Bu şehirdeki Städel Müzesi, günümüzün en önemli sanat müzelerinden biridir. Koleksiyon, Orta Çağ’dan günümüze 3000’den fazla resim içeriyor. 100.000’den fazla çizim ve baskıya sahip grafik koleksiyonu bir varlık odasında görülebilir. Städel Müzesi’nin diğer bileşenleri arasında 4.600 fotoğraf ve 600’den fazla heykel bulunmaktadır. 115.000 ciltlik bir kütüphane sizi okumaya ve öğrenmeye davet eder.
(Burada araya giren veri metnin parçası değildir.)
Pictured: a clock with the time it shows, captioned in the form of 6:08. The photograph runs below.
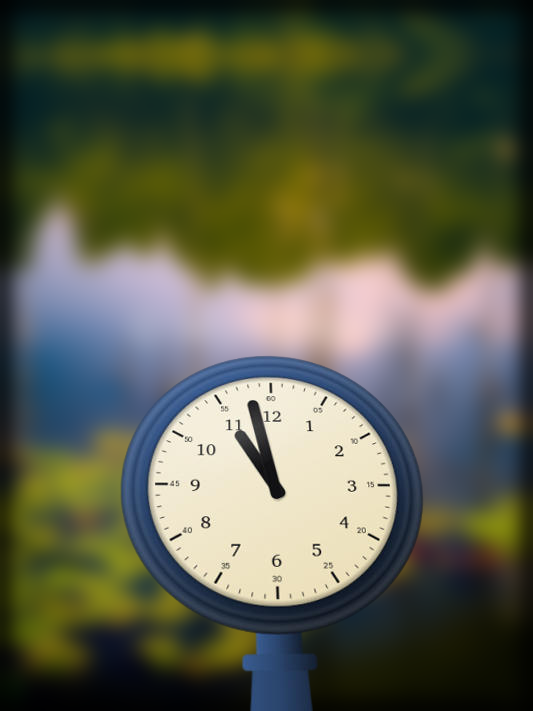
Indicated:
10:58
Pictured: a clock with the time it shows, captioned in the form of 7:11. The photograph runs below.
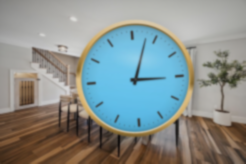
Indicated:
3:03
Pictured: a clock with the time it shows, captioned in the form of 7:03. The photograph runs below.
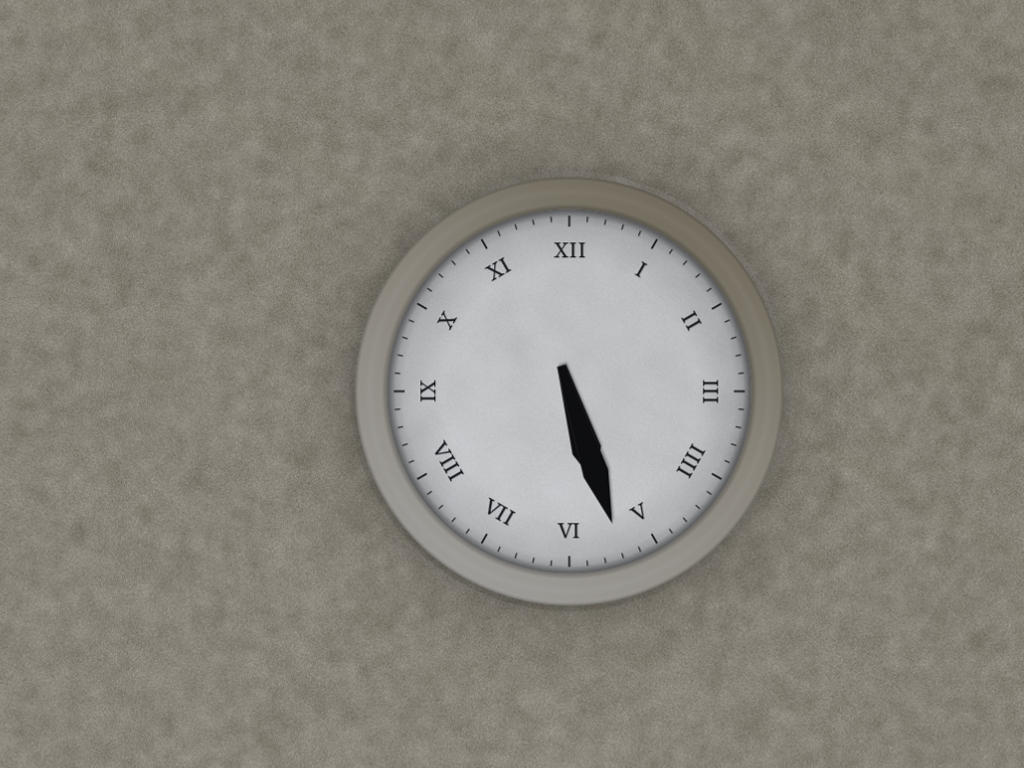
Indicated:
5:27
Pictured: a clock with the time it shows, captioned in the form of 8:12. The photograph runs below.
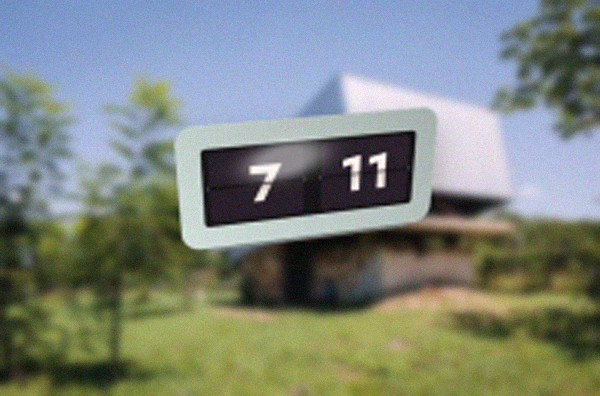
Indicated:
7:11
Museumsufer’deki mevcut konum 1878’de kuruldu ve taşındı.
İçeriden turizmden ve koşuşturmadan uzak uç
Dinlenmek ve rahatlamak istiyorsanız, Frankfurt’taki ana mezarlığa gitmek sadece bir şey olmalı. Frankfurt’un hareketli sokaklarından kendinizi bu huzur vahasına kaptırmak benzersiz ve özel bir şeydir. Burada güzel bitki örtüsünün ortasında Alois Alzheimer, Arthur Schopenhauer ve Theodor Adorno gibi önemli kişiliklerin mezarlarını ziyaret etme şansına sahipsiniz. Bu mezarların tam yeri, haritasına sahip bir harita ile mezarlığın önünde görüntülenir. Frankfurt’un ana mezarlığının diğer önemli noktaları da erişilebilir olan kaz türbesi, kripto salonu ve geçmişten Zeppelin “Hindenburg” kazasının yedi kazası için anıt ve mezar yeridir.
Frankfurt’un Yerleri
Burada da çok sayıda otel ve restoran var. Frankfurt spesiyaliteleri ve dünya mutfağı her ziyaretçiye doğru yemek sunulması için sunuluyor mu? Frankfurt’taki gece hayatı, sayısız diskoları, dans salonları ve tesisleri ile de çok çeşitlilik sunuyor.